- WORK INSTRUCTIONS:
Print every entry exactly once more, omitting each picture.

- EXERCISE MATERIAL:
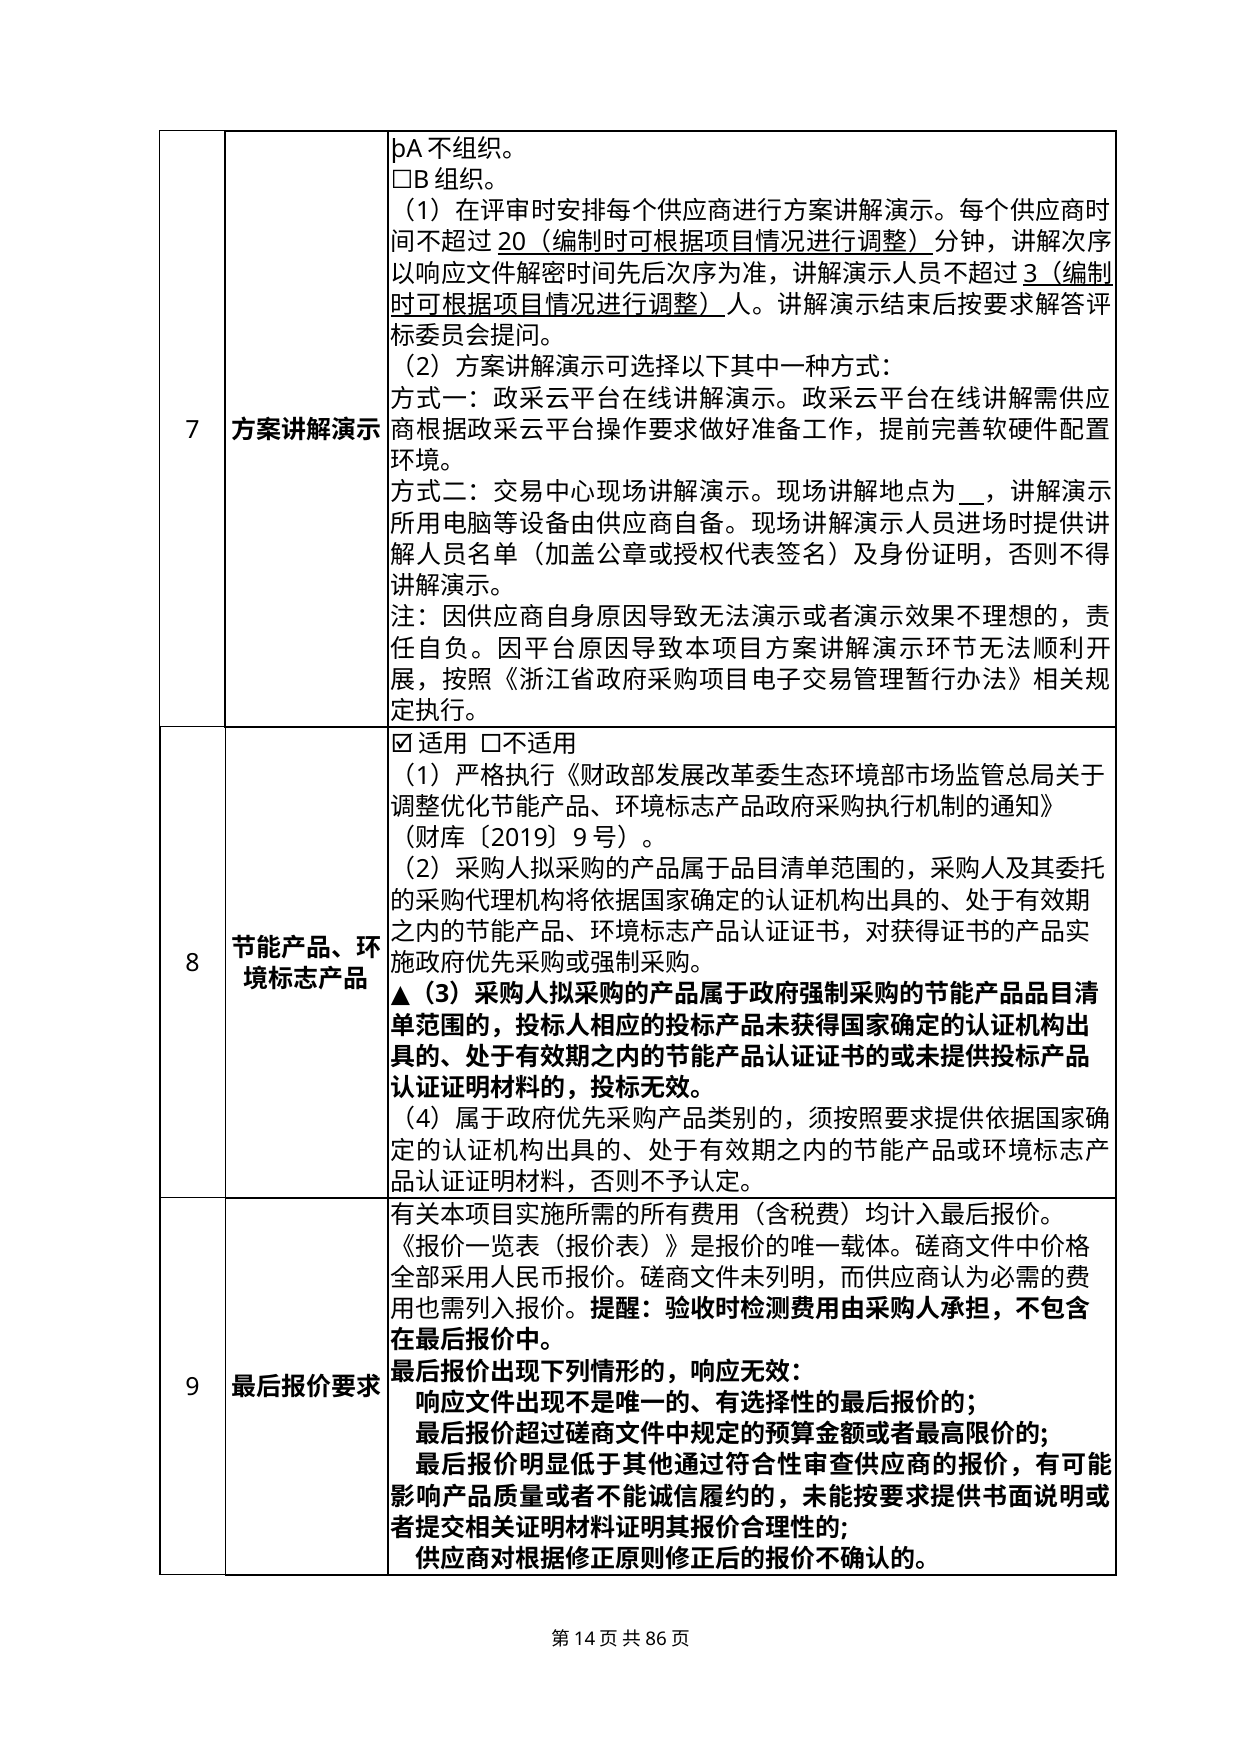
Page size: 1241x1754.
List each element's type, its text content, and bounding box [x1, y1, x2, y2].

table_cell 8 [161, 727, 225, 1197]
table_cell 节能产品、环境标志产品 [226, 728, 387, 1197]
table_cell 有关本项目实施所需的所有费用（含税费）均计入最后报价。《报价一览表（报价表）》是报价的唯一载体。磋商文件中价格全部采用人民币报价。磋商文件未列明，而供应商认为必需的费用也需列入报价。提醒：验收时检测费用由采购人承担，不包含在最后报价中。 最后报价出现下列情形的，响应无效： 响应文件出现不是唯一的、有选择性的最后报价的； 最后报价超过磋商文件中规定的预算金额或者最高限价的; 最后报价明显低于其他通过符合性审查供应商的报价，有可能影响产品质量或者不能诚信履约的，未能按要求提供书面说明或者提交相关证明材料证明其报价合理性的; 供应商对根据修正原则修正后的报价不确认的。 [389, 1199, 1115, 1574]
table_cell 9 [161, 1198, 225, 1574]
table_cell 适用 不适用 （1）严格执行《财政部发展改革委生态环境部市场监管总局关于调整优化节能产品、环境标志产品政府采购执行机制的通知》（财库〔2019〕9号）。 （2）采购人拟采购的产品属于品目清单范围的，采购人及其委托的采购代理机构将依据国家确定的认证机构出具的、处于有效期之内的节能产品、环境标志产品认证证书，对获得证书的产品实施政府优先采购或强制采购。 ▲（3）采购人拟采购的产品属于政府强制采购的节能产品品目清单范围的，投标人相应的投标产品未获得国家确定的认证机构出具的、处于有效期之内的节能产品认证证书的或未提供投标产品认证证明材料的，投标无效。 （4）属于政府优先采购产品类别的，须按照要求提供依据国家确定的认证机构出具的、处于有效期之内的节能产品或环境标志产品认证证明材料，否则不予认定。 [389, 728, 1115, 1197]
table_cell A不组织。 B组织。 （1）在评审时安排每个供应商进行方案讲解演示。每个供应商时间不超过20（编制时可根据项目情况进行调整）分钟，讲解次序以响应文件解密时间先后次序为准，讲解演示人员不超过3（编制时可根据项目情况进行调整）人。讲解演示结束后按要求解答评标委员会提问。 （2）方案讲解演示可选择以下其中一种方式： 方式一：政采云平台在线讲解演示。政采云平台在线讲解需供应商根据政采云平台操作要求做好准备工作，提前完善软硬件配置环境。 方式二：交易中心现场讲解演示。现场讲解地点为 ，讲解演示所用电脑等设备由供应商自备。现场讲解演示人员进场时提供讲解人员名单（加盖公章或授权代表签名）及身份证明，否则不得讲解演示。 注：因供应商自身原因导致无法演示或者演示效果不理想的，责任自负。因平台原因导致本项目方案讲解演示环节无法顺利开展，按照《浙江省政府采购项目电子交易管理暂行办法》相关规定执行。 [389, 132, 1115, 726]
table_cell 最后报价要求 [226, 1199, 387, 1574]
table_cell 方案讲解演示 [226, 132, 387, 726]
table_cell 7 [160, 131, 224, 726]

- COMPLETED TASK:
Page size: 1241x1754.
List each element's type, its text content, and bounding box [x1, y1, x2, y2].

table_cell 8 [161, 727, 225, 1197]
table_cell 节能产品、环境标志产品 [226, 728, 387, 1197]
table_cell 有关本项目实施所需的所有费用（含税费）均计入最后报价。《报价一览表（报价表）》是报价的唯一载体。磋商文件中价格全部采用人民币报价。磋商文件未列明，而供应商认为必需的费用也需列入报价。提醒：验收时检测费用由采购人承担，不包含在最后报价中。 最后报价出现下列情形的，响应无效： 响应文件出现不是唯一的、有选择性的最后报价的； 最后报价超过磋商文件中规定的预算金额或者最高限价的; 最后报价明显低于其他通过符合性审查供应商的报价，有可能影响产品质量或者不能诚信履约的，未能按要求提供书面说明或者提交相关证明材料证明其报价合理性的; 供应商对根据修正原则修正后的报价不确认的。 [389, 1199, 1115, 1574]
table_cell 9 [161, 1198, 225, 1574]
table_cell 适用 不适用 （1）严格执行《财政部发展改革委生态环境部市场监管总局关于调整优化节能产品、环境标志产品政府采购执行机制的通知》（财库〔2019〕9号）。 （2）采购人拟采购的产品属于品目清单范围的，采购人及其委托的采购代理机构将依据国家确定的认证机构出具的、处于有效期之内的节能产品、环境标志产品认证证书，对获得证书的产品实施政府优先采购或强制采购。 ▲（3）采购人拟采购的产品属于政府强制采购的节能产品品目清单范围的，投标人相应的投标产品未获得国家确定的认证机构出具的、处于有效期之内的节能产品认证证书的或未提供投标产品认证证明材料的，投标无效。 （4）属于政府优先采购产品类别的，须按照要求提供依据国家确定的认证机构出具的、处于有效期之内的节能产品或环境标志产品认证证明材料，否则不予认定。 [389, 728, 1115, 1197]
table_cell A不组织。 B组织。 （1）在评审时安排每个供应商进行方案讲解演示。每个供应商时间不超过20（编制时可根据项目情况进行调整）分钟，讲解次序以响应文件解密时间先后次序为准，讲解演示人员不超过3（编制时可根据项目情况进行调整）人。讲解演示结束后按要求解答评标委员会提问。 （2）方案讲解演示可选择以下其中一种方式： 方式一：政采云平台在线讲解演示。政采云平台在线讲解需供应商根据政采云平台操作要求做好准备工作，提前完善软硬件配置环境。 方式二：交易中心现场讲解演示。现场讲解地点为 ，讲解演示所用电脑等设备由供应商自备。现场讲解演示人员进场时提供讲解人员名单（加盖公章或授权代表签名）及身份证明，否则不得讲解演示。 注：因供应商自身原因导致无法演示或者演示效果不理想的，责任自负。因平台原因导致本项目方案讲解演示环节无法顺利开展，按照《浙江省政府采购项目电子交易管理暂行办法》相关规定执行。 [389, 132, 1115, 726]
table_cell 最后报价要求 [226, 1199, 387, 1574]
table_cell 方案讲解演示 [226, 132, 387, 726]
table_cell 7 [160, 131, 224, 726]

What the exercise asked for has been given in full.